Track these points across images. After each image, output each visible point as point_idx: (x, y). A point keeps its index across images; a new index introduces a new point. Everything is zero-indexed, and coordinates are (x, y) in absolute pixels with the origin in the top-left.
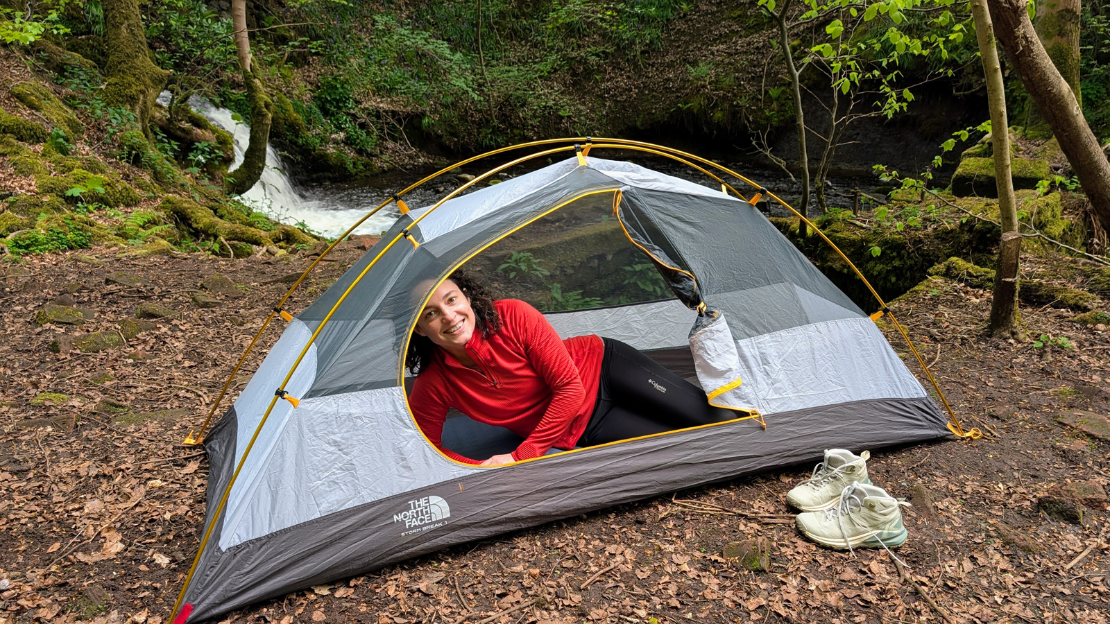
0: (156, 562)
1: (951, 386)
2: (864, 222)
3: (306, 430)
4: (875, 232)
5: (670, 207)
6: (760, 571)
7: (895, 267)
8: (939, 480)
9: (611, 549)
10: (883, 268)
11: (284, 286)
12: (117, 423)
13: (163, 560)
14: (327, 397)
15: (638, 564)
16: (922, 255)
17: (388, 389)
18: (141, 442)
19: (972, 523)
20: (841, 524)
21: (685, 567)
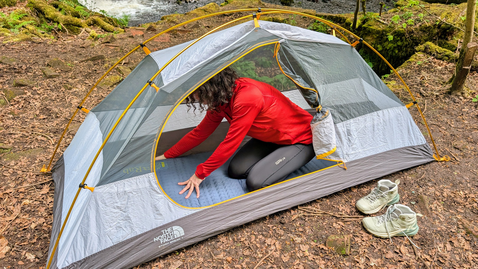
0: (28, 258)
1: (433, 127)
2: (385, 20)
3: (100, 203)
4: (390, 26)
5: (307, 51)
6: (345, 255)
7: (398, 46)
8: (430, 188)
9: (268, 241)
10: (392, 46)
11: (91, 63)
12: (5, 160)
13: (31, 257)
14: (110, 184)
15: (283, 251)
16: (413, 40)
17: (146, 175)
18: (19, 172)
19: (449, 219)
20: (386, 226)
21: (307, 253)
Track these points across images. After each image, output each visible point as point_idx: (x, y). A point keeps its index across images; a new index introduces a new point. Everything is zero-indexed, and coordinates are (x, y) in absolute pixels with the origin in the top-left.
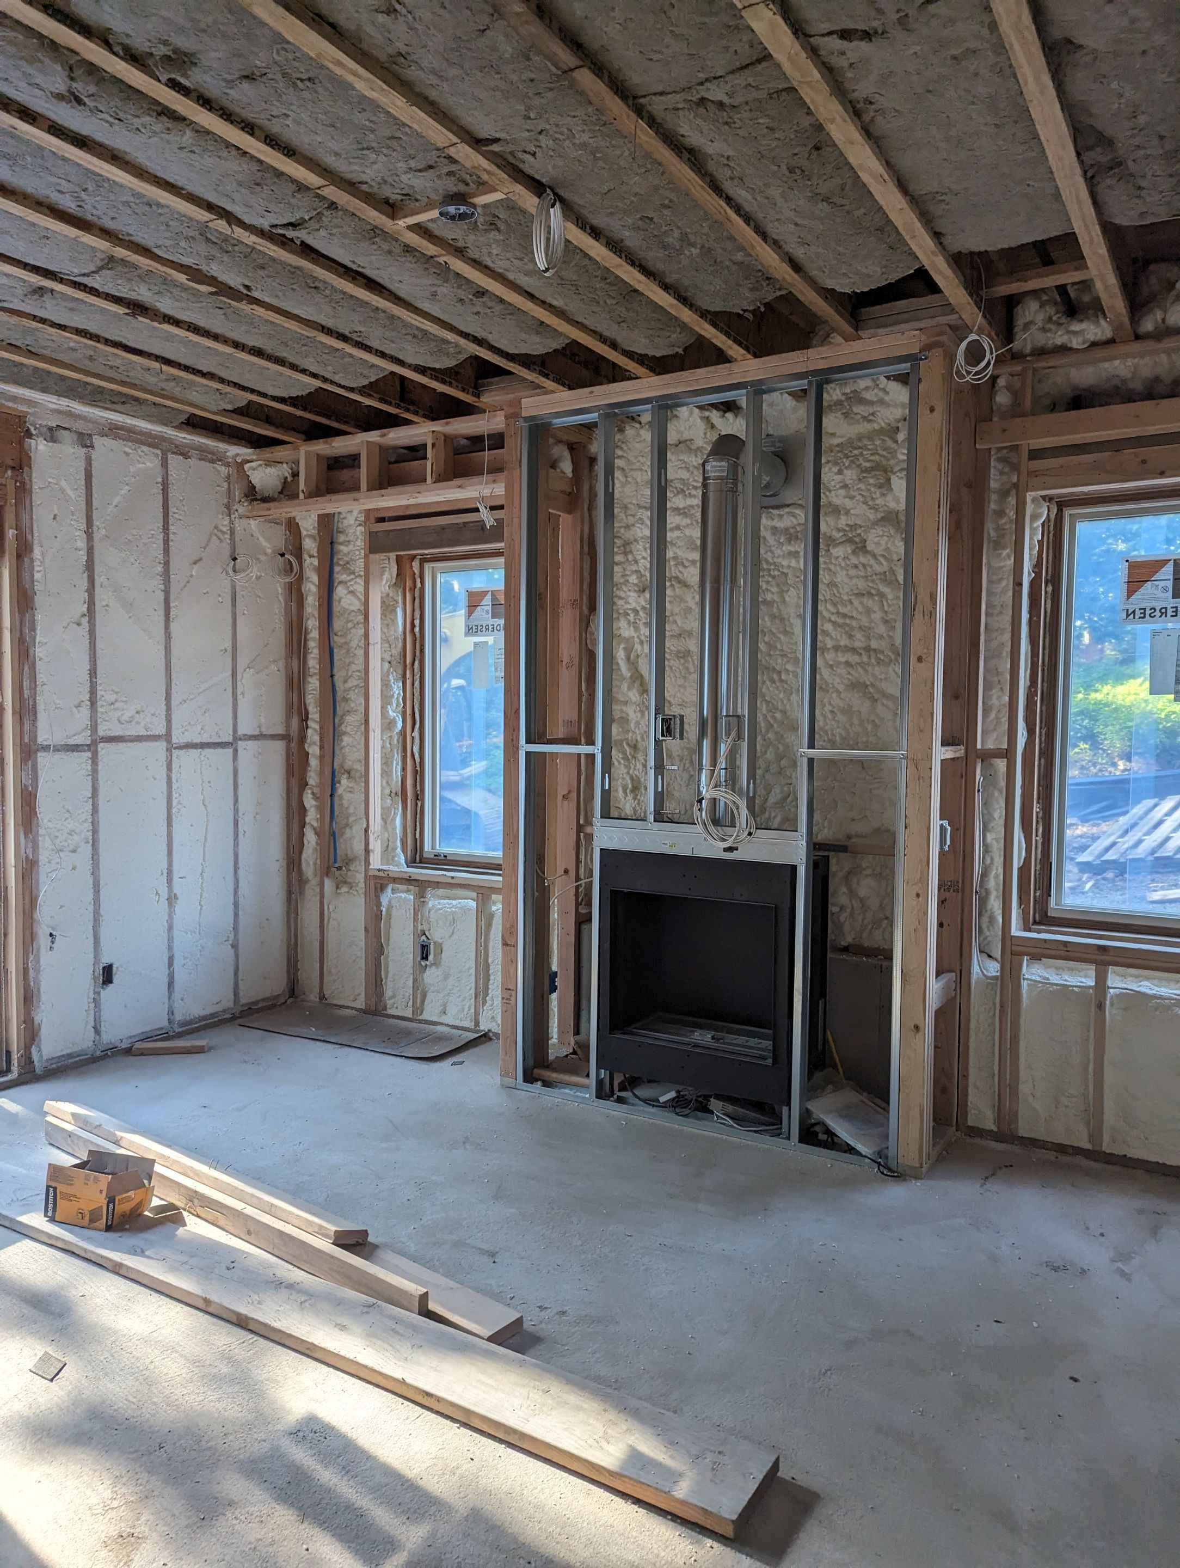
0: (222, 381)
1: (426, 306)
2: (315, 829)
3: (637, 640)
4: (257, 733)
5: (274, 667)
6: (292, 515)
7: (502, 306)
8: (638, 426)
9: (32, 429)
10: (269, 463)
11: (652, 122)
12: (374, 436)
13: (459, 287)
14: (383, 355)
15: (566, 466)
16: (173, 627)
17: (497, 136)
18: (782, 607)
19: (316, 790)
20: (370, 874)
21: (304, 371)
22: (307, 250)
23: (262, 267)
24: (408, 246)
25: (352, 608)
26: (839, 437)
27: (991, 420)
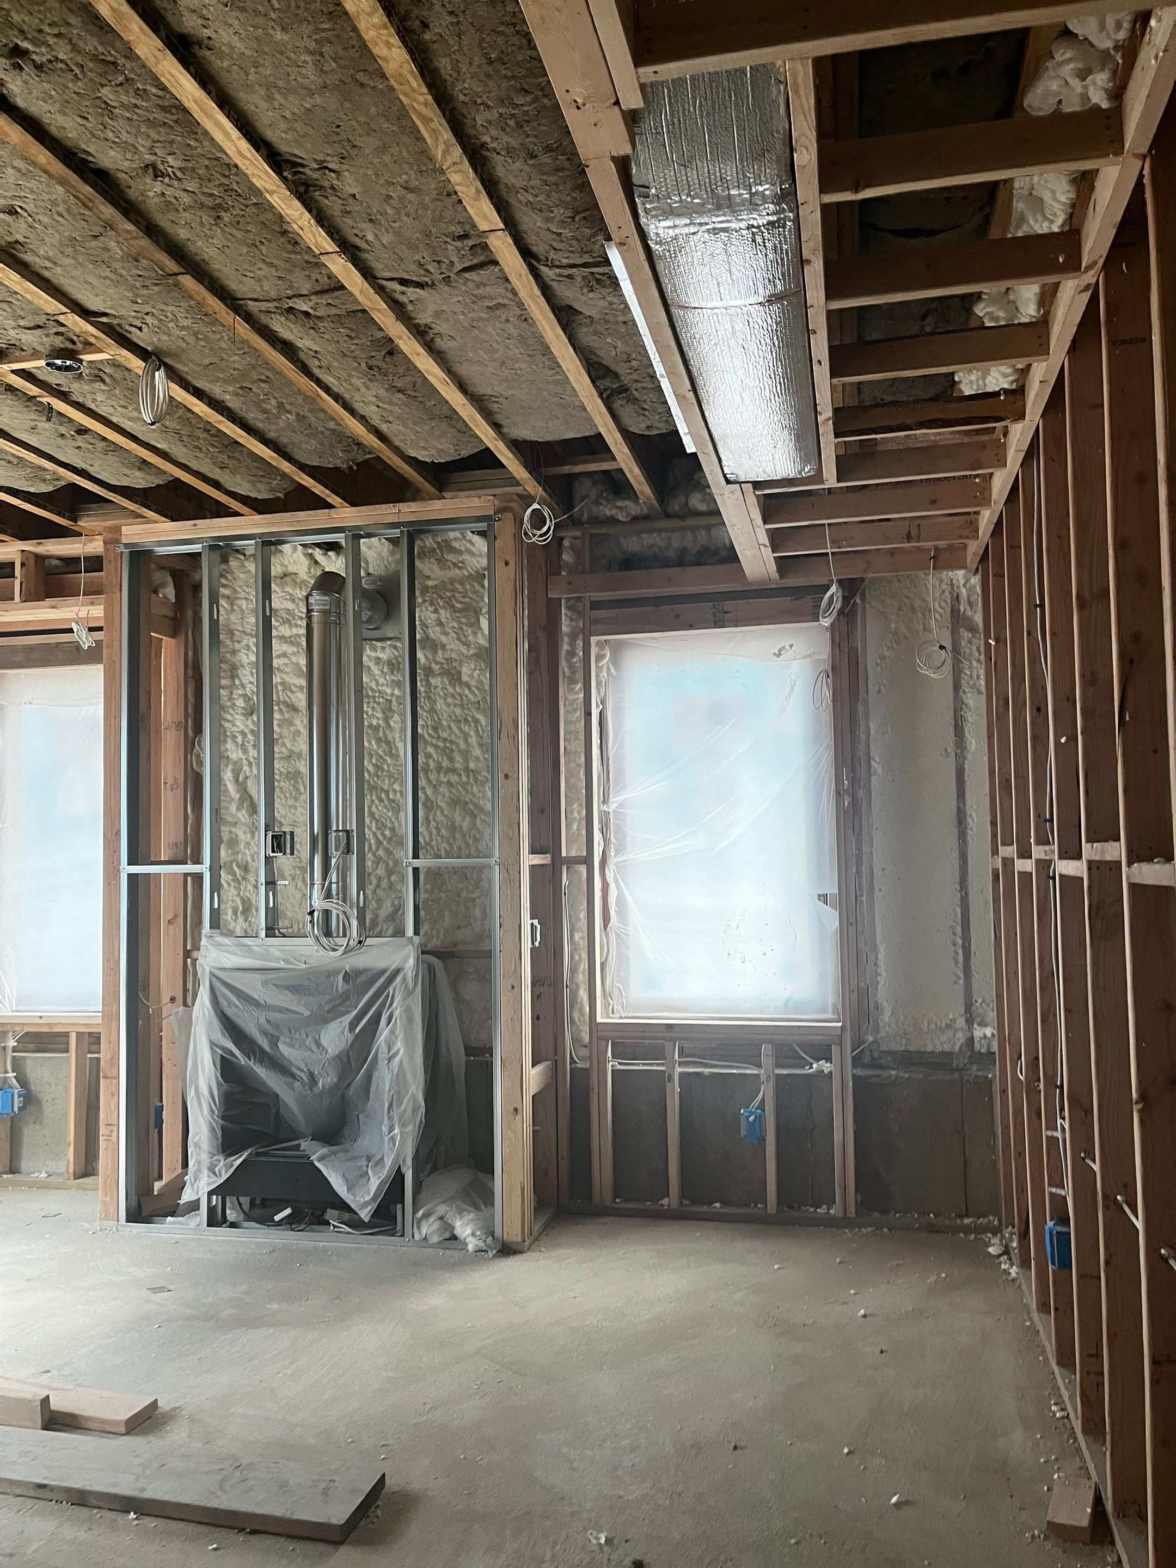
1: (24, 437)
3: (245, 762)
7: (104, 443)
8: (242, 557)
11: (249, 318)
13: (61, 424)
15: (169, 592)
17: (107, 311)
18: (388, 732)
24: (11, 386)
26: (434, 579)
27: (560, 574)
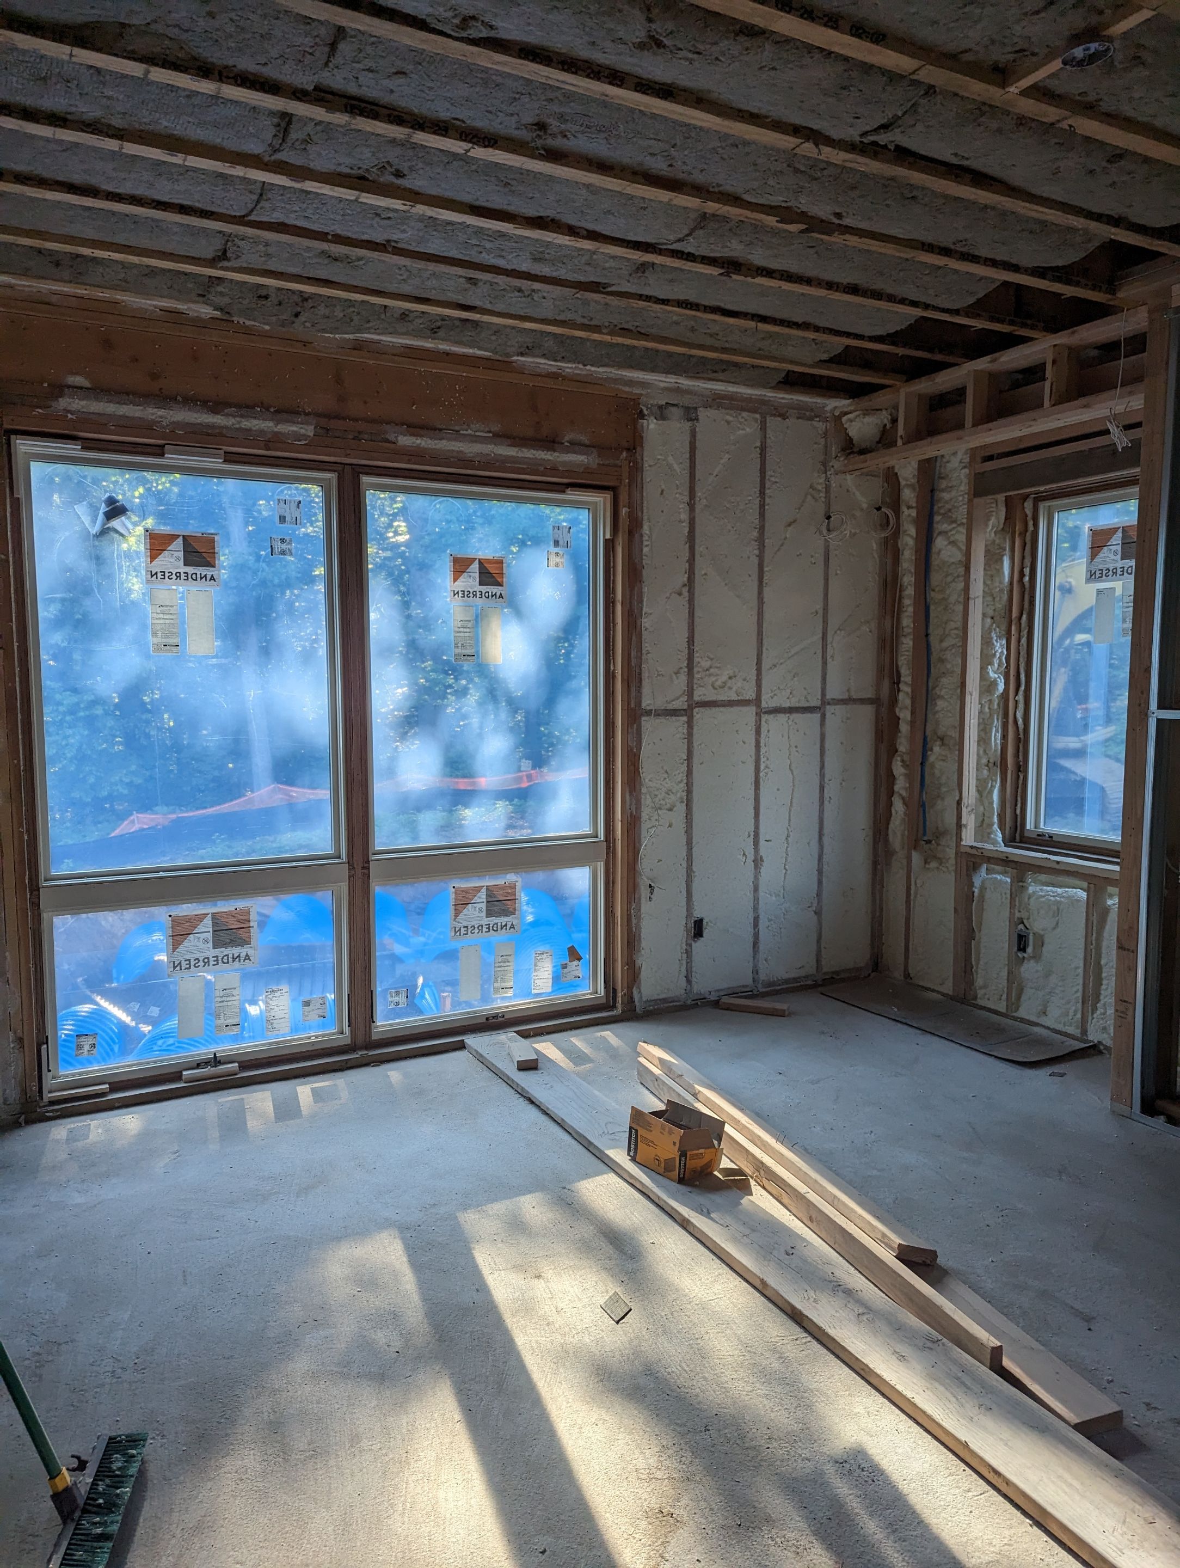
☆ ☆ ☆ ☆
Print once more, exactly, the lines that start at the top of the records above and end at the line with "17: (497, 136)", skipping all pictures.

Track these points across images. After each image, output each visible point as point_idx: (x, y). A point keeps its index across images; a new index introduces a new point. Everything is zero-indexed, and coordinates are (x, y) in absolute pixels with the origin in the top-left.
0: (156, 562)
1: (951, 386)
2: (864, 222)
3: (306, 430)
4: (875, 232)
5: (670, 207)
6: (760, 571)
7: (895, 267)
8: (939, 480)
9: (611, 549)
10: (883, 268)
11: (284, 286)
12: (117, 423)
13: (163, 560)
14: (327, 397)
15: (638, 564)
16: (922, 255)
17: (388, 389)
18: (141, 442)
19: (972, 523)
20: (841, 524)
21: (685, 567)
0: (28, 258)
1: (433, 127)
2: (385, 20)
3: (100, 203)
4: (390, 26)
5: (307, 51)
6: (345, 255)
7: (398, 46)
8: (430, 188)
9: (268, 241)
10: (392, 46)
11: (91, 63)
12: (5, 160)
13: (31, 257)
14: (110, 184)
15: (283, 251)
16: (413, 40)
17: (146, 175)
18: (19, 172)
19: (449, 219)
20: (386, 226)
21: (307, 253)
Track these points across images. After each image, output each visible point as point_idx: (x, y). A point keeps its index across images; a new index introduces a new point. Everything is zero-indexed, and coordinates are (x, y) in absolute pixels with the origin in the top-left.
0: (222, 381)
1: (426, 306)
2: (315, 829)
3: (637, 640)
4: (257, 733)
5: (274, 667)
6: (292, 515)
7: (502, 306)
8: (638, 426)
9: (32, 429)
10: (269, 463)
11: (652, 122)
12: (374, 436)
13: (459, 287)
14: (383, 355)
15: (566, 466)
16: (173, 627)
17: (497, 136)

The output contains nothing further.